Can Anyone shine a light on how does 菩 relate to the concept of Bodhisattva/ enlightenment? From what I’ve found online this 汉字 is originally related to ‘spit’ and that just doesn’t make sense to me. At all. Thanks


4 Answers 4


The Buddist Terms dictionary on Pleco lists 菩 as "A kind of fragrant grass", while the Unihan dictionary on Pleco describes it as "herb, aromatic plant". Most of the others just list words that contain it, while a couple call it Bodhisattva (or Boddhisatva).

Ultimately, I agree with Tang Ho that it is a transliteration of a Sanskrit word. Normally in transliteration one picks a character that sounds similar (at the time) and has a positive or at least neutral connotation. A fragrant grass or aromatic plant probably has positive connotations at a time when burning incense would have been common. Both Frankincense and Myrrh are aromatic resins, for example, and were highly prized and expensive for a very long time in history.

Furthermore, for all we know, the original character had no meaning but had a grass part to indicate the tree the Buddha sat under (as in MBdr's answer) and the 咅 was the sound component. Plus, as a random guess "spit out" may not always have a truly negative connotation. One could think of spitting out attachment to the world (a stretch, but possible).


菩 itself doesn't contain the meaning of Bodhisattva. It has to be 菩萨

菩萨 is a transliteration of Bodhisattva (not from English but from its source language)

菩萨: 梵語:बोधिसत्त्व,bodhisattva;巴利語:बोधिसत्त,bodhisatta

  • Also it was translated during a time more than a thousand year from now.
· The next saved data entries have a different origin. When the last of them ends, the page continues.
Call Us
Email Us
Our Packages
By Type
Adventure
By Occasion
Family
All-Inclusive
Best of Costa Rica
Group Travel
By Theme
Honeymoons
So even 菩 and 萨 may sound different than today's ones. The great thing about it is that we know that at the time the 菩萨 and बोधिसत्त्व should sound alike. Commented Nov 9, 2021 at 18:55
  • Not too sure about "The great thing about it is that we know that at the time the 菩萨 and बोधिसत्त्व should sound alike" Think about "Canada", or "幽默"
    – Pedroski
    Commented Nov 10, 2021 at 12:37

It's phonetically translated from Sanskrit rather than originally from Chinese.

It usually goes with "菩提", "菩提樹" or "菩薩" in Chinese, while there is no separate meaning for a single word "菩"


I read on wikipedia that Gautama Buddha is believed to have attained enlightenment while sitting under a tree for 7 weeks.

The name of the tree is ficus religiosa, 菩提树。

On that note, 菩 has the grass radical to point in this direction (vegetation) and the rest of the 汉字 could be interpreted as a mouth in praise of the tree, instead of spitting.

I don't believe this to be the actual meaning behind this character, but at least it makes for a good mnemonic.